NEW DELHI: International Monetary Fund (
IMF) chief economist
Pierre-Olivier Gourinchas on Tuesday said India may benefit from tariff and other actions against China.
“India is already benefiting from large FDI inflow since 2020… Countries that are not very connected with China may be in a position to benefit more if the measures (higher tariffs) are extended to countries that do a lot of trade with China… India is in that space,” he said at the TN Srinivasan Memorial lecture, adding that the gains from trade may not be so large.
The US and EU recently announced higher import duties on some Chinese products and FDI from China is already facing heightened scrutiny in several parts of the world.
Gourinchas cautioned that fragmentation can impact trade flows, capital flows and labour flows. In the short term, it may affect supply and inflation. Global cooperation may be more difficult to address challenges like climate, debt problems or technological changes.

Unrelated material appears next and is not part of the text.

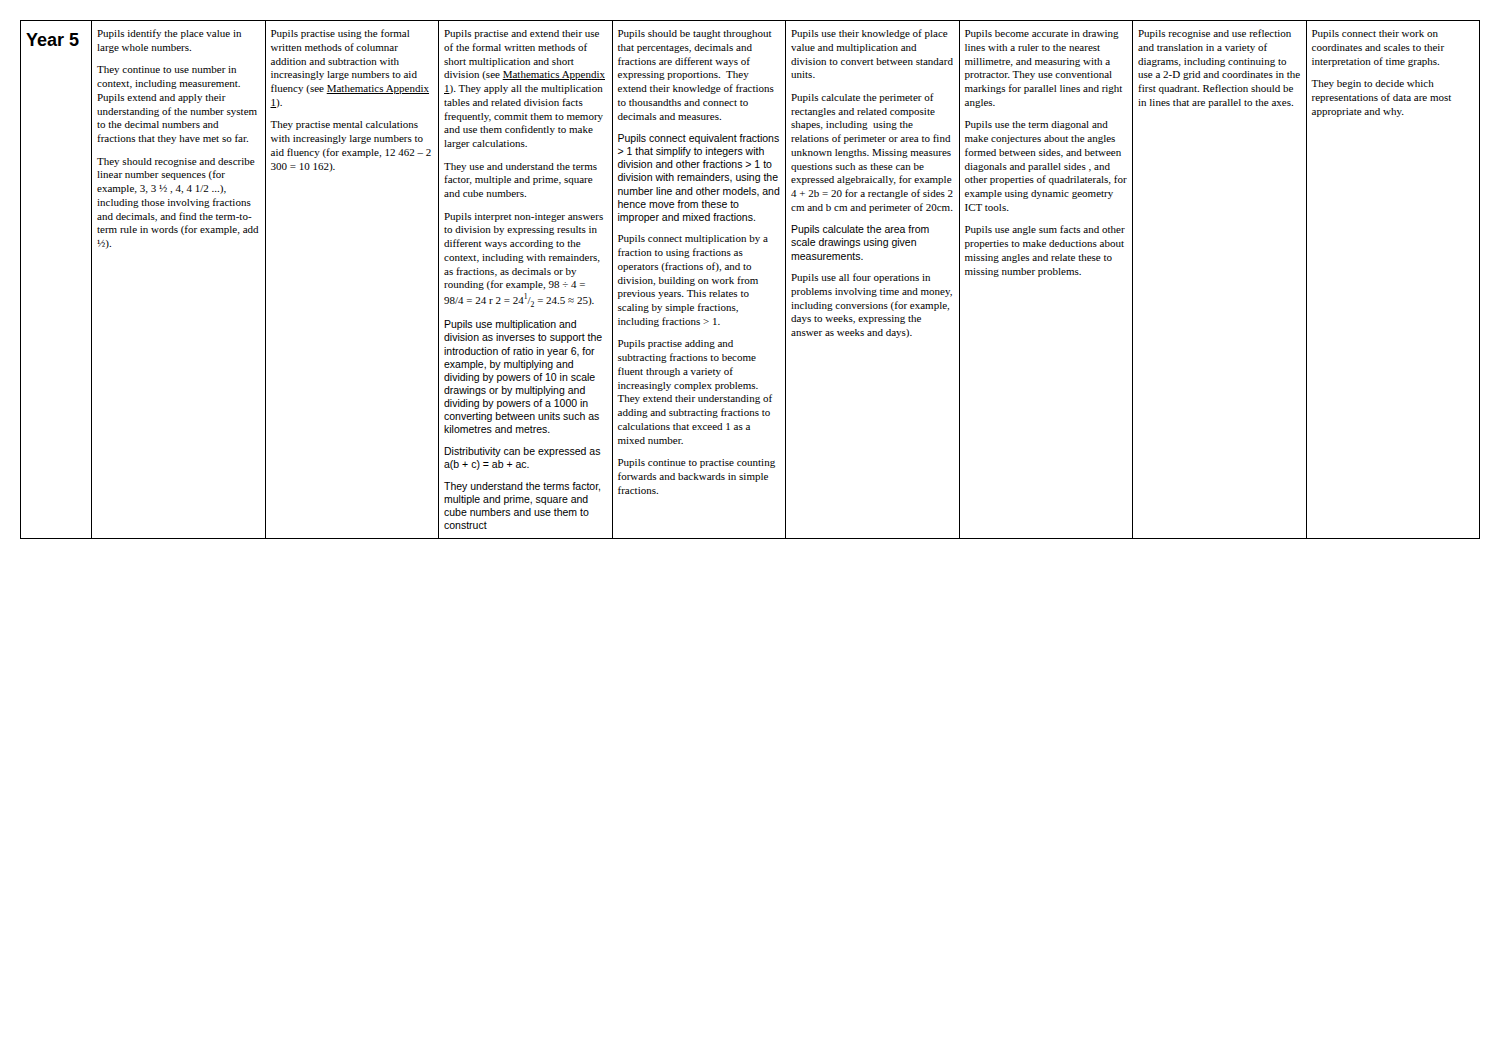| Year 5 | Pupils identify the place value in large whole numbers. They continue to use number in context, including measurement. Pupils extend and apply their understanding of the number system to the decimal numbers and fractions that they have met so far. They should recognise and describe linear number sequences (for example, 3, 3 ½ , 4, 4 1/2 ...), including those involving fractions and decimals, and find the term-to-term rule in words (for example, add ½). | Pupils practise using the formal written methods of columnar addition and subtraction with increasingly large numbers to aid fluency (see Mathematics Appendix 1 ). They practise mental calculations with increasingly large numbers to aid fluency (for example, 12 462 – 2 300 = 10 162). | Pupils practise and extend their use of the formal written methods of short multiplication and short division (see Mathematics Appendix 1 ). They apply all the multiplication tables and related division facts frequently, commit them to memory and use them confidently to make larger calculations. They use and understand the terms factor, multiple and prime, square and cube numbers. Pupils interpret non-integer answers to division by expressing results in different ways according to the context, including with remainders, as fractions, as decimals or by rounding (for example, 98 ÷ 4 = 98/4 = 24 r 2 = 24 1 / 2 = 24.5 ≈ 25). Pupils use multiplication and division as inverses to support the introduction of ratio in year 6, for example, by multiplying and dividing by powers of 10 in scale drawings or by multiplying and dividing by powers of a 1000 in converting between units such as kilometres and metres. Distributivity can be expressed as a(b + c) = ab + ac. They understand the terms factor, multiple and prime, square and cube numbers and use them to construct | Pupils should be taught throughout that percentages, decimals and fractions are different ways of expressing proportions. They extend their knowledge of fractions to thousandths and connect to decimals and measures. Pupils connect equivalent fractions > 1 that simplify to integers with division and other fractions > 1 to division with remainders, using the number line and other models, and hence move from these to improper and mixed fractions. Pupils connect multiplication by a fraction to using fractions as operators (fractions of), and to division, building on work from previous years. This relates to scaling by simple fractions, including fractions > 1. Pupils practise adding and subtracting fractions to become fluent through a variety of increasingly complex problems. They extend their understanding of adding and subtracting fractions to calculations that exceed 1 as a mixed number. Pupils continue to practise counting forwards and backwards in simple fractions. | Pupils use their knowledge of place value and multiplication and division to convert between standard units. Pupils calculate the perimeter of rectangles and related composite shapes, including using the relations of perimeter or area to find unknown lengths. Missing measures questions such as these can be expressed algebraically, for example 4 + 2b = 20 for a rectangle of sides 2 cm and b cm and perimeter of 20cm. Pupils calculate the area from scale drawings using given measurements. Pupils use all four operations in problems involving time and money, including conversions (for example, days to weeks, expressing the answer as weeks and days). | Pupils become accurate in drawing lines with a ruler to the nearest millimetre, and measuring with a protractor. They use conventional markings for parallel lines and right angles. Pupils use the term diagonal and make conjectures about the angles formed between sides, and between diagonals and parallel sides , and other properties of quadrilaterals, for example using dynamic geometry ICT tools. Pupils use angle sum facts and other properties to make deductions about missing angles and relate these to missing number problems. | Pupils recognise and use reflection and translation in a variety of diagrams, including continuing to use a 2-D grid and coordinates in the first quadrant. Reflection should be in lines that are parallel to the axes. | Pupils connect their work on coordinates and scales to their interpretation of time graphs. They begin to decide which representations of data are most appropriate and why. |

He said there is an emergence of connector countries, such as Vietnam and Mexico, which are gaining market share in US imports and they have received more FDI and exports from China since 2017. Countries that export more to the US are importing more from China, not just at the macro level but even in certain product categories. “You see the same thing for FDI — more FDI from China into a country translates into more export from that country to the US,” the IMF chief economist said.
He, however, cautioned that the diversification has resulted in lengthening of the supply chain, and not necessarily a reorganisation of the supply chain. “Trade flows are making more stops.” He also said some of the financial flows are re-routed through offshore financial centres. “The cost of fragmentation is difficult to estimate. A number of countries that remain non-aligned can benefit,” Gourinchas said.